Web page updates don’t normally take this long. Something else is obviously going on and we just are not being told what. Three common reasons that government that government agencies don’t tell the whole story about problems that they are having are:
• Gross incompetence;
• Criminal malfeasance; or
• National security.
Of course, ‘national security’ is frequently used as an excuse to cover the first two reasons because the agency typically doesn’t have to explain to the public what is really going on in that case. And if they tap dance ‘national security’ well enough, Congress will usually give them a pass as well.
So, I’ll ask the nasty question that probably won’t be answered, were they hacked?
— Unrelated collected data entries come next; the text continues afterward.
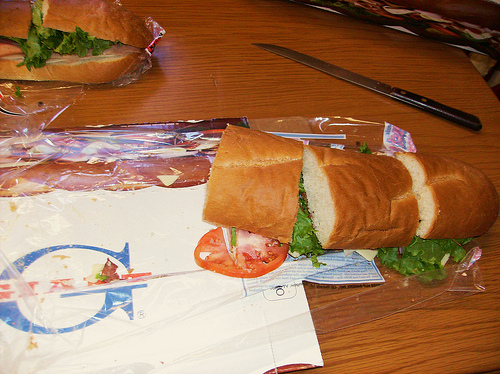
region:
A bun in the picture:
[200, 147, 474, 247]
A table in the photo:
[345, 304, 445, 344]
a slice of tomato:
[200, 226, 290, 279]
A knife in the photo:
[255, 34, 493, 149]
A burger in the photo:
[15, 12, 146, 92]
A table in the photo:
[210, 57, 304, 123]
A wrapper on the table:
[44, 184, 189, 310]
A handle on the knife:
[398, 82, 488, 134]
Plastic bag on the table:
[354, 287, 433, 323]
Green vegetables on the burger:
[383, 237, 460, 281]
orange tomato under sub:
[196, 205, 287, 297]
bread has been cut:
[200, 130, 496, 263]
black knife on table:
[282, 42, 480, 169]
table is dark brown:
[122, 34, 459, 166]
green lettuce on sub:
[268, 147, 488, 319]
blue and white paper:
[191, 250, 368, 285]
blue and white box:
[42, 140, 255, 371]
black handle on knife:
[323, 82, 493, 147]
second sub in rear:
[3, 30, 183, 107]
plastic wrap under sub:
[2, 32, 169, 171]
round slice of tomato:
[196, 228, 287, 276]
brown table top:
[376, 330, 490, 363]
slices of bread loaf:
[306, 145, 497, 242]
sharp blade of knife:
[251, 37, 390, 92]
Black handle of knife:
[396, 86, 483, 129]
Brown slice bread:
[204, 125, 305, 225]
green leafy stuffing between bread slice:
[0, 5, 144, 82]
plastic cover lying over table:
[56, 126, 182, 319]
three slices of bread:
[214, 126, 498, 246]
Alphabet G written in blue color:
[1, 242, 133, 329]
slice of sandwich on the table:
[179, 110, 319, 284]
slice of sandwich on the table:
[292, 131, 425, 265]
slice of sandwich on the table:
[386, 148, 497, 275]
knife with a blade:
[252, 37, 482, 136]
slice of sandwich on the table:
[0, 0, 175, 89]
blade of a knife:
[240, 36, 390, 102]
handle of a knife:
[389, 80, 485, 133]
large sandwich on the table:
[175, 93, 499, 300]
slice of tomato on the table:
[193, 227, 289, 279]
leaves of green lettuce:
[372, 232, 473, 289]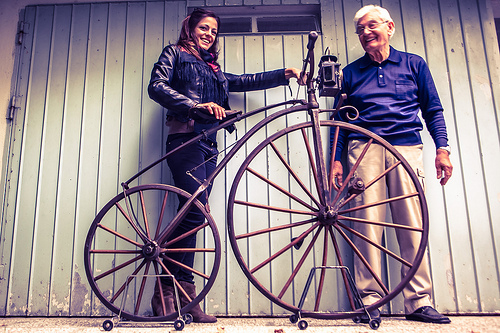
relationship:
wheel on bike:
[243, 135, 409, 304] [135, 62, 417, 296]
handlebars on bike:
[294, 33, 310, 89] [135, 62, 417, 296]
And I don’t mean a petty little ‘we were there’ defacement attack that seems to be the hallmark of a couple of international cyber-warrior groups. I’m talking about the serious, ‘I have access to your secure databases’ type of access.
Now neither of these sites deals in any way with national security issues or directly affects any safety or welfare issues, so this probably would not (if it is actually happening, something that I am only loosely conjecturing) rise to a level that would require a public response or retaliation. But, it would provide a pretty serious black eye for our cybersecurity programs at the Federal level; particularly if it were accompanied by back channel communications essentially saying: “Keep your nose out of our business or this will happen in more serious places.”
Of course, that would provide an even better reason not to discuss the situation publicly; the public would demand a response and our cybersecurity posture is just not up to defending against a State level attack.
NOTE: As of 05:00 CDT 06-09-14 the RegInfo site is up.